# [REQUIRED ACTION]
Change every "series names" in the items below to "series labels", leaving everything else as it is, and write the items out again.

# [MATERIAL PROVIDED]
□ □ □ □
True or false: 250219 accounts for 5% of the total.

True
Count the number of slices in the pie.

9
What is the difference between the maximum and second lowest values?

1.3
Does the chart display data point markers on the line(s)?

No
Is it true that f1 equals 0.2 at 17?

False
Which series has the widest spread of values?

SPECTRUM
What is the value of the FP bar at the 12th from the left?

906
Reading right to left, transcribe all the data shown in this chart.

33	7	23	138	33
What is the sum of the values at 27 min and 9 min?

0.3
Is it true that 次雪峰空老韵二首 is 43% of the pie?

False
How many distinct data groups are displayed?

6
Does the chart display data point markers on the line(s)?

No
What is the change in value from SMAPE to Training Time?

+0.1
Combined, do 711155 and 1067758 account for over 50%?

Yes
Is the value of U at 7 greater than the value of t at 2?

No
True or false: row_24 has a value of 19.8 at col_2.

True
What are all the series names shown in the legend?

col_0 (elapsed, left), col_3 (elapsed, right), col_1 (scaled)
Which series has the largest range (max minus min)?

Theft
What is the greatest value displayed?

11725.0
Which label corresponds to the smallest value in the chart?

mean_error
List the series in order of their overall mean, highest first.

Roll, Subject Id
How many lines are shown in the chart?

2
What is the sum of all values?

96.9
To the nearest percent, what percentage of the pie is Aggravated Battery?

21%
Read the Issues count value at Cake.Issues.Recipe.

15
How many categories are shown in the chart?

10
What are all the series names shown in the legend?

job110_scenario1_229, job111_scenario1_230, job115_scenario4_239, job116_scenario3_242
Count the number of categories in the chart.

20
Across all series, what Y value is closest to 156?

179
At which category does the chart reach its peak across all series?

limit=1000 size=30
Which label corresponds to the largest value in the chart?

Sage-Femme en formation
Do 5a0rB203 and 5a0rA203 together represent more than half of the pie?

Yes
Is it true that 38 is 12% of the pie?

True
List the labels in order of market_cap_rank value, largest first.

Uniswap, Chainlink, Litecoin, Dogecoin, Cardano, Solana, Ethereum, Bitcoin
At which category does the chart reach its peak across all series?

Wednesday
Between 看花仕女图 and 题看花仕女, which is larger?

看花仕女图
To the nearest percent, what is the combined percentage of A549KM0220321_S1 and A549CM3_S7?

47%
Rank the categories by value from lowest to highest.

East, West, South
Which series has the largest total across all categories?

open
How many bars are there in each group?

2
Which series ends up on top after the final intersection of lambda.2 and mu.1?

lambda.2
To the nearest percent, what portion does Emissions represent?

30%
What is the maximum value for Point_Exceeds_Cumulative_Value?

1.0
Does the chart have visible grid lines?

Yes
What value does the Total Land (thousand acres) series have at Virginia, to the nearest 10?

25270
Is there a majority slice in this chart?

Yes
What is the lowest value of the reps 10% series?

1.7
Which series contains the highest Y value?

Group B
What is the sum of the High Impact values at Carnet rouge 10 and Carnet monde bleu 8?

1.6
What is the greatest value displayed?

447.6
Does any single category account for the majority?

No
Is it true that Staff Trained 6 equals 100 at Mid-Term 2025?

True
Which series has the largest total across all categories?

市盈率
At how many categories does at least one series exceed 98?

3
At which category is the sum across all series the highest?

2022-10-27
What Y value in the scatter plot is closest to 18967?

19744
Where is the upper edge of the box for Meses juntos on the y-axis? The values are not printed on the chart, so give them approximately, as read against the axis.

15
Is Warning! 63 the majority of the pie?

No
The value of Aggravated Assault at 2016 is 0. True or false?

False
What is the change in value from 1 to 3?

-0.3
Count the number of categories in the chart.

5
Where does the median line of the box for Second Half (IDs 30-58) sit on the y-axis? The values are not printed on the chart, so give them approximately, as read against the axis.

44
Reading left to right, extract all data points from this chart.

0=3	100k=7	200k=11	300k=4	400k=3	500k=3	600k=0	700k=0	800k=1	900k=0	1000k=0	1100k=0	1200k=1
□ □ □ □
# [ANSWER FOR THE TASK]
True or false: 250219 accounts for 5% of the total.

True
Count the number of slices in the pie.

9
What is the difference between the maximum and second lowest values?

1.3
Does the chart display data point markers on the line(s)?

No
Is it true that f1 equals 0.2 at 17?

False
Which series has the widest spread of values?

SPECTRUM
What is the value of the FP bar at the 12th from the left?

906
Reading right to left, transcribe all the data shown in this chart.

33	7	23	138	33
What is the sum of the values at 27 min and 9 min?

0.3
Is it true that 次雪峰空老韵二首 is 43% of the pie?

False
How many distinct data groups are displayed?

6
Does the chart display data point markers on the line(s)?

No
What is the change in value from SMAPE to Training Time?

+0.1
Combined, do 711155 and 1067758 account for over 50%?

Yes
Is the value of U at 7 greater than the value of t at 2?

No
True or false: row_24 has a value of 19.8 at col_2.

True
What are all the series labels shown in the legend?

col_0 (elapsed, left), col_3 (elapsed, right), col_1 (scaled)
Which series has the largest range (max minus min)?

Theft
What is the greatest value displayed?

11725.0
Which label corresponds to the smallest value in the chart?

mean_error
List the series in order of their overall mean, highest first.

Roll, Subject Id
How many lines are shown in the chart?

2
What is the sum of all values?

96.9
To the nearest percent, what percentage of the pie is Aggravated Battery?

21%
Read the Issues count value at Cake.Issues.Recipe.

15
How many categories are shown in the chart?

10
What are all the series labels shown in the legend?

job110_scenario1_229, job111_scenario1_230, job115_scenario4_239, job116_scenario3_242
Count the number of categories in the chart.

20
Across all series, what Y value is closest to 156?

179
At which category does the chart reach its peak across all series?

limit=1000 size=30
Which label corresponds to the largest value in the chart?

Sage-Femme en formation
Do 5a0rB203 and 5a0rA203 together represent more than half of the pie?

Yes
Is it true that 38 is 12% of the pie?

True
List the labels in order of market_cap_rank value, largest first.

Uniswap, Chainlink, Litecoin, Dogecoin, Cardano, Solana, Ethereum, Bitcoin
At which category does the chart reach its peak across all series?

Wednesday
Between 看花仕女图 and 题看花仕女, which is larger?

看花仕女图
To the nearest percent, what is the combined percentage of A549KM0220321_S1 and A549CM3_S7?

47%
Rank the categories by value from lowest to highest.

East, West, South
Which series has the largest total across all categories?

open
How many bars are there in each group?

2
Which series ends up on top after the final intersection of lambda.2 and mu.1?

lambda.2
To the nearest percent, what portion does Emissions represent?

30%
What is the maximum value for Point_Exceeds_Cumulative_Value?

1.0
Does the chart have visible grid lines?

Yes
What value does the Total Land (thousand acres) series have at Virginia, to the nearest 10?

25270
Is there a majority slice in this chart?

Yes
What is the lowest value of the reps 10% series?

1.7
Which series contains the highest Y value?

Group B
What is the sum of the High Impact values at Carnet rouge 10 and Carnet monde bleu 8?

1.6
What is the greatest value displayed?

447.6
Does any single category account for the majority?

No
Is it true that Staff Trained 6 equals 100 at Mid-Term 2025?

True
Which series has the largest total across all categories?

市盈率
At how many categories does at least one series exceed 98?

3
At which category is the sum across all series the highest?

2022-10-27
What Y value in the scatter plot is closest to 18967?

19744
Where is the upper edge of the box for Meses juntos on the y-axis? The values are not printed on the chart, so give them approximately, as read against the axis.

15
Is Warning! 63 the majority of the pie?

No
The value of Aggravated Assault at 2016 is 0. True or false?

False
What is the change in value from 1 to 3?

-0.3
Count the number of categories in the chart.

5
Where does the median line of the box for Second Half (IDs 30-58) sit on the y-axis? The values are not printed on the chart, so give them approximately, as read against the axis.

44
Reading left to right, extract all data points from this chart.

0=3	100k=7	200k=11	300k=4	400k=3	500k=3	600k=0	700k=0	800k=1	900k=0	1000k=0	1100k=0	1200k=1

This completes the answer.